The paper makes reference to the regulatory control of financial products lacking substance when compared to that applicable to “tangible” products. The factual basis for such an assertion is questionable, at best.

Empirical evidence

Empirical evidence suggests that product in the Australian financial landscape is more strictly and efficiently regulated than anywhere else in the world.

The inherent danger in focussing on products as the cause of the problems is that it moves the focus away from where it rightly belongs – the quality and appropriateness of the advice being provided.

Highly-geared, illiquid and volatile investments have their place on the financial landscape, just as do term deposits. All financial products, while they may represent the perfect solution for some clients in some circumstances, may be totally inappropriate in others.

In the example of the collapsed business outlined earlier, the decision to invest in that business may or may not have been appropriate for the investor at the time the decision was made.

What needs to be said, though, is that the subsequent demise of the business, while both undesired and unfortunate for all concerned, does not mean that any advice to invest in that business was either poor advice or a “bad” investment decision.

Another assertion often proffered is that the adviser remuneration component of a financial product automatically consigns that business to the “dodgy” category.

Consigned to history

While such practices have now, albeit very recently, been consigned to history, it was not the presence of high commissions, in isolation, that caused the failure of these businesses, but a number of factors, of which these commissions may or may not have been a component. There are a number of successful businesses today that previously operated under similar terms.

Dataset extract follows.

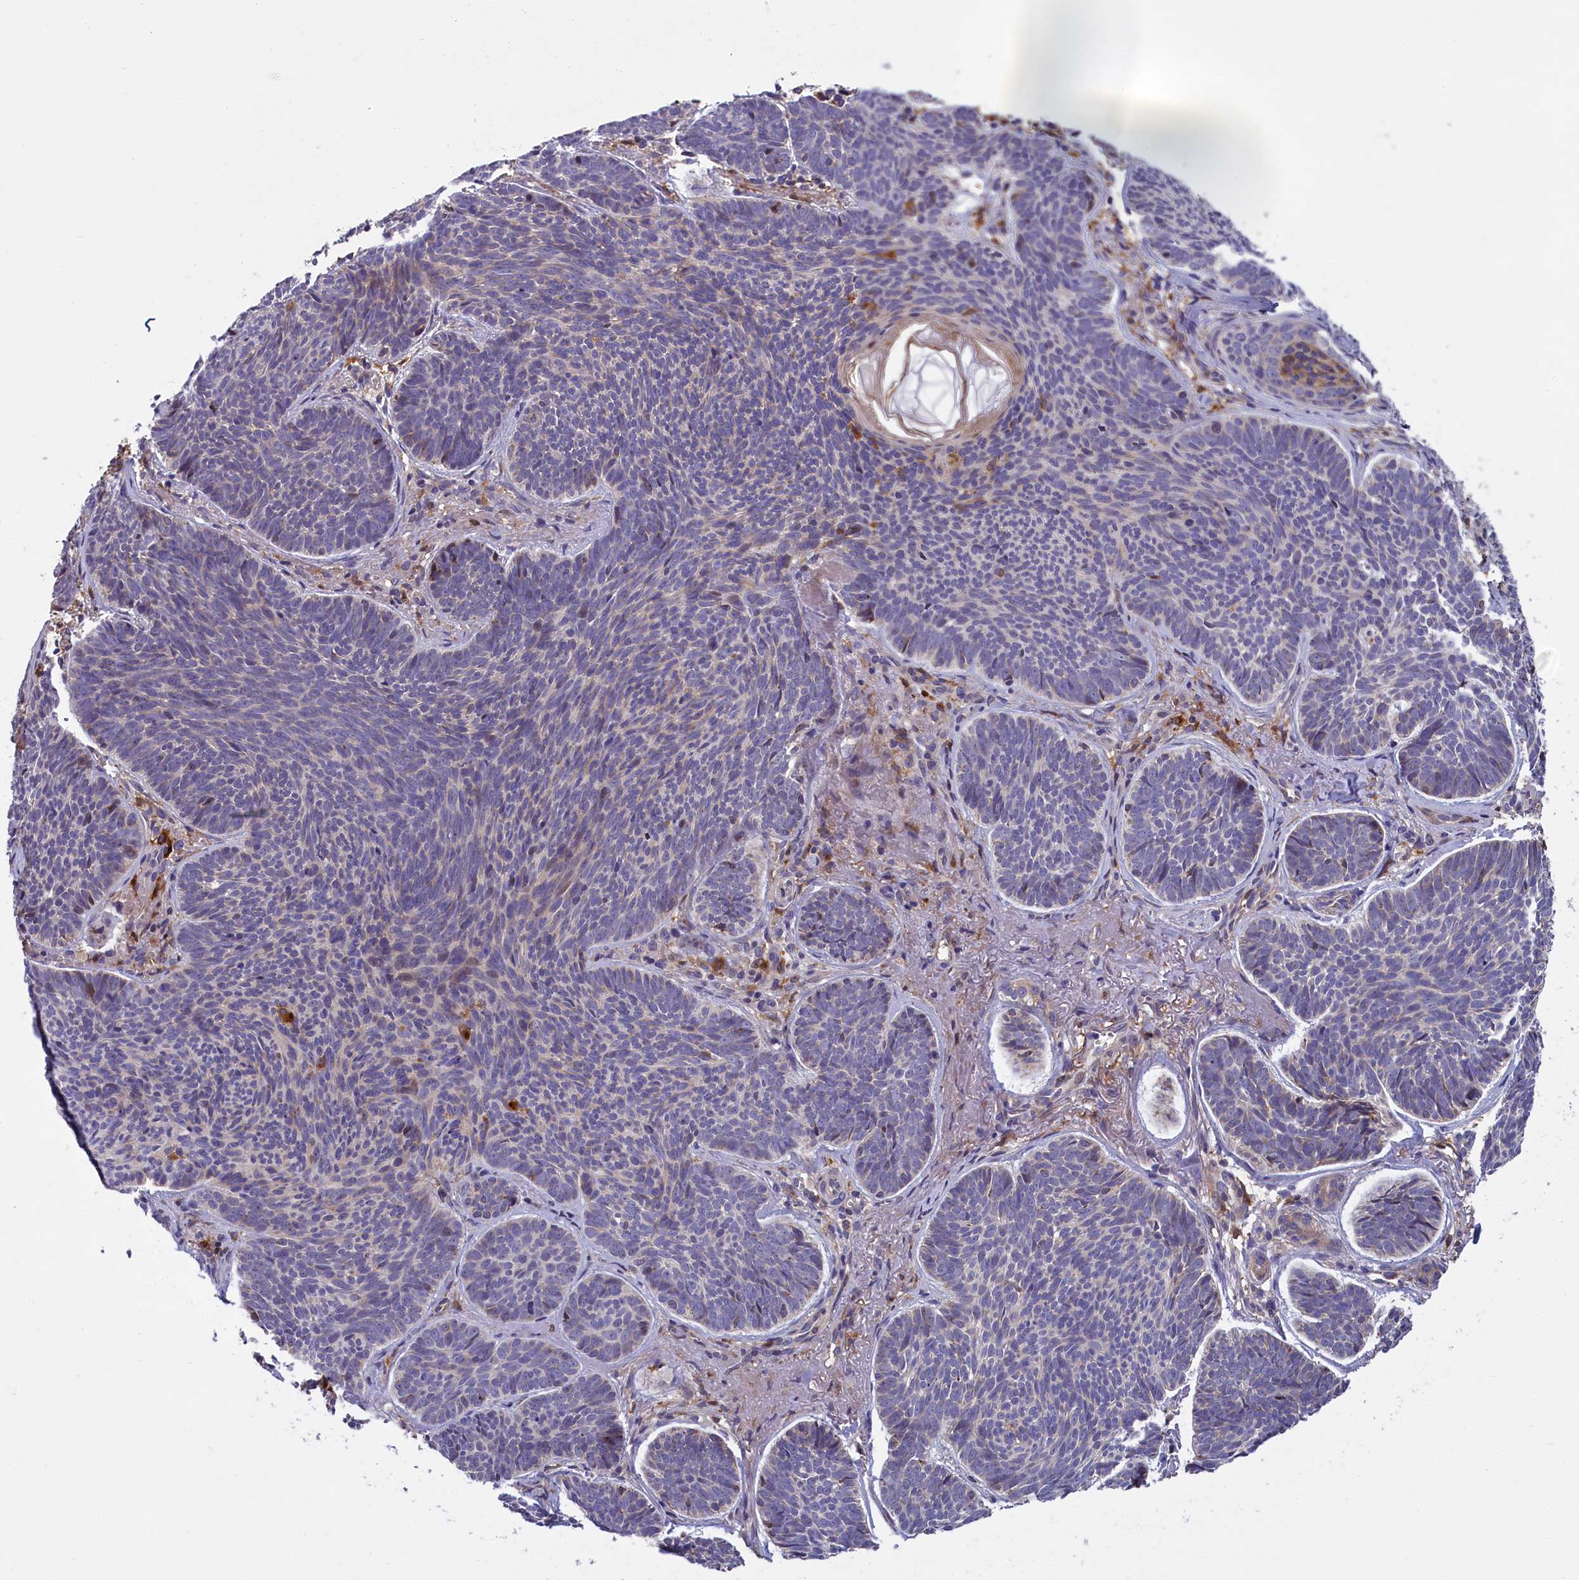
{"staining": {"intensity": "negative", "quantity": "none", "location": "none"}, "tissue": "skin cancer", "cell_type": "Tumor cells", "image_type": "cancer", "snomed": [{"axis": "morphology", "description": "Basal cell carcinoma"}, {"axis": "topography", "description": "Skin"}], "caption": "Immunohistochemical staining of human skin cancer (basal cell carcinoma) shows no significant expression in tumor cells. Brightfield microscopy of immunohistochemistry (IHC) stained with DAB (3,3'-diaminobenzidine) (brown) and hematoxylin (blue), captured at high magnification.", "gene": "NAIP", "patient": {"sex": "female", "age": 74}}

As with other aspects of life, investment decisions involve risk. The factors that amount to risk have to be weighed against the circumstances of the person making the decision to determine whether or not that risk is appropriate. Of the many factors in determining whether the investment itself, or the advice to direct funds to it, was “dodgy”, wisdom after the event is not one of them.

Yes, we need a rigorous regime to regulate the creation and dispensation of both financial advice AND product. But, in the administration of that regime, we cannot use client outcomes alone as a means of determining the suitability of a product or the recommendation to use it.

After all, none of us possesses a crystal ball!